=== Instruction ===
Output all records below verbatim.

=== Records shown ===
------------

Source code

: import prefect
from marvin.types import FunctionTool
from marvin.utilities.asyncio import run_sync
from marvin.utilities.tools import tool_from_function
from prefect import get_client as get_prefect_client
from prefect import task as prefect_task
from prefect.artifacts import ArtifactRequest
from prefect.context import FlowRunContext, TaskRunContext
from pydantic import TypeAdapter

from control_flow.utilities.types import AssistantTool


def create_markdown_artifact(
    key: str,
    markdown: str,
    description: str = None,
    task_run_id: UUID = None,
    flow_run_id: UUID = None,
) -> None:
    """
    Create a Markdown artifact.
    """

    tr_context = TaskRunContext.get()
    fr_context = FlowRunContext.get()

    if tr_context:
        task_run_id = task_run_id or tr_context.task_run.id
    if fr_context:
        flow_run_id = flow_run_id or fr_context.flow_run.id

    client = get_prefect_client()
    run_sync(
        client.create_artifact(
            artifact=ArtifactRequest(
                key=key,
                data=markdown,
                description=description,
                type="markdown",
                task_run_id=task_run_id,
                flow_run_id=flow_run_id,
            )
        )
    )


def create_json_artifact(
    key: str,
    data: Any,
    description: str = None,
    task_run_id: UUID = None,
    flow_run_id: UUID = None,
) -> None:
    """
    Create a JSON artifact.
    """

------------

=== Answer below ===
Source code

: import prefect
from marvin.types import FunctionTool
from marvin.utilities.asyncio import run_sync
from marvin.utilities.tools import tool_from_function
from prefect import get_client as get_prefect_client
from prefect import task as prefect_task
from prefect.artifacts import ArtifactRequest
from prefect.context import FlowRunContext, TaskRunContext
from pydantic import TypeAdapter

from control_flow.utilities.types import AssistantTool


def create_markdown_artifact(
    key: str,
    markdown: str,
    description: str = None,
    task_run_id: UUID = None,
    flow_run_id: UUID = None,
) -> None:
    """
    Create a Markdown artifact.
    """

    tr_context = TaskRunContext.get()
    fr_context = FlowRunContext.get()

    if tr_context:
        task_run_id = task_run_id or tr_context.task_run.id
    if fr_context:
        flow_run_id = flow_run_id or fr_context.flow_run.id

    client = get_prefect_client()
    run_sync(
        client.create_artifact(
            artifact=ArtifactRequest(
                key=key,
                data=markdown,
                description=description,
                type="markdown",
                task_run_id=task_run_id,
                flow_run_id=flow_run_id,
            )
        )
    )


def create_json_artifact(
    key: str,
    data: Any,
    description: str = None,
    task_run_id: UUID = None,
    flow_run_id: UUID = None,
) -> None:
    """
    Create a JSON artifact.
    """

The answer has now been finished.